━━━ Quoted passage ━━━

Toronto Star Montreal Bureau Last Year

Love or hate him, Trudeau still has the old charisma
At 79, the former PM remains quick-witted, active and controversial
By Sandro Contenta
MONTREAL - It's a sunny fall morning and Pierre Elliott Trudeau turns the last corner of his daily downtown walk to work.
On René Lévesque Blvd., named after the late Parti Québécois premier who was Trudeau's nemesis for so long, the former prime minister eyes a break in the traffic and trots across six lanes.
The jaywalking Trudeau seems in fine form, nothing like the frail old man succumbing to illness depicted in the media rumour mill.
``If I believe what I hear, I'm terribly ill,'' Trudeau says, giving his version of Mark Twain's quip about reports of his death being greatly exaggerated.
He then smiles and reveals a mischievous glint that in younger days might have been the prelude to a pirouette.
``The thing about journalists is . . . No, I better not say,'' he says.
Today, on his 79th birthday Trudeau remains quick witted, active and controversial.
Many Canadians still love him; others hate him just as passionately.
Indeed, the Montrealer who ended his political career in 1984 continues to leave no one indifferent.

━━━ Data for review ━━━

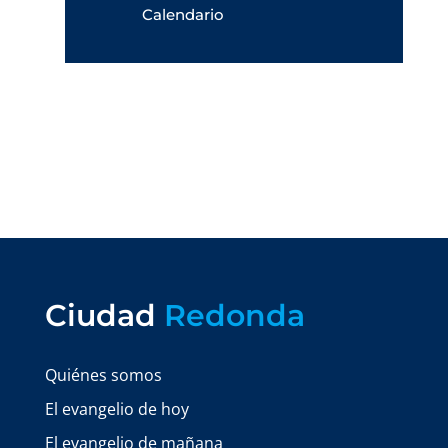
Calendario
Ciudad
Redonda
Quiénes somos
El evangelio de hoy
El evangelio de mañana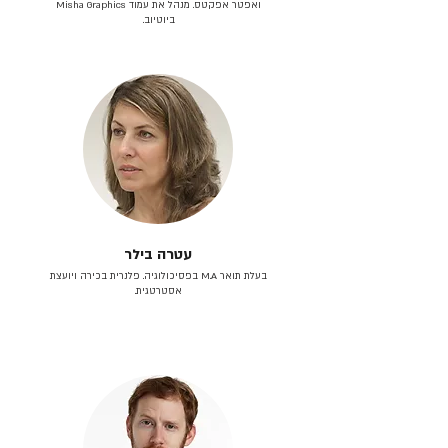
ואפטר אפקטס. מנהל את עמוד Misha Graphics
ביוטיוב.
עטרה בילר
בעלת תואר M.A בפסיכולוגיה. פלנרית בכירה ויועצת
אסטרטגית.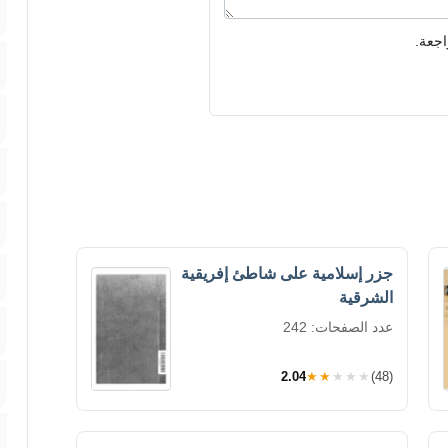
اجعة.
جزر إسلامية على شاطئ إفريقية
الشرقية
عدد الصفحات: 242
2.04
★★★★★
(48)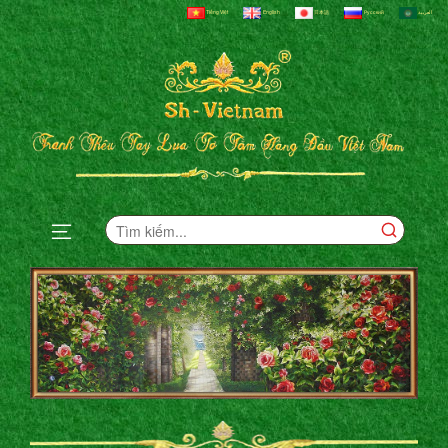
Tiếng Việt
English
日本語
Русский
العربية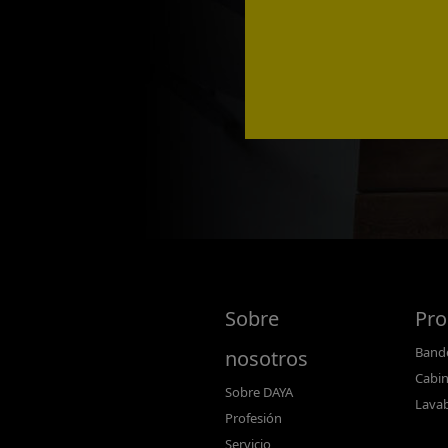
Sobre
Pro
Bande
nosotros
Cabin
Sobre DAYA
Lava
Profesión
Servicio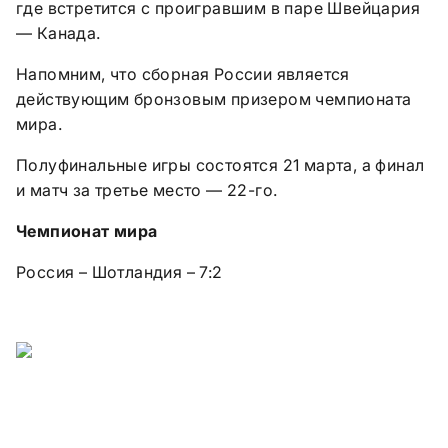
где встретится с проигравшим в паре Швейцария
— Канада.
Напомним, что сборная России является
действующим бронзовым призером чемпионата
мира.
Полуфинальные игры состоятся 21 марта, а финал
и матч за третье место — 22-го.
Чемпионат мира
Россия – Шотландия – 7:2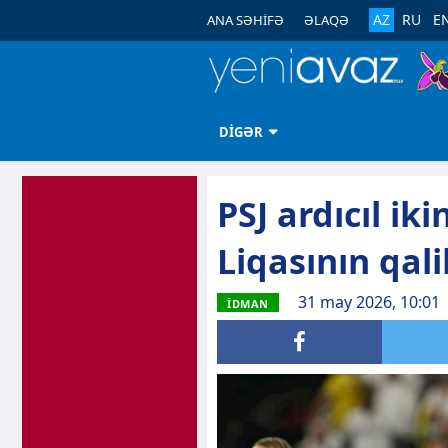
AZ
RU
E
ANA SƏHİFƏ
ƏLAQƏ
DİGƏR
PSJ ardıcıl i
Liqasının qali
31 may 2026, 10:01
İDMAN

━━━

◆ What you have to do
According to the article about Pierre Elliott Trudeau, in what year did he end his political career?

◆ Result below
1984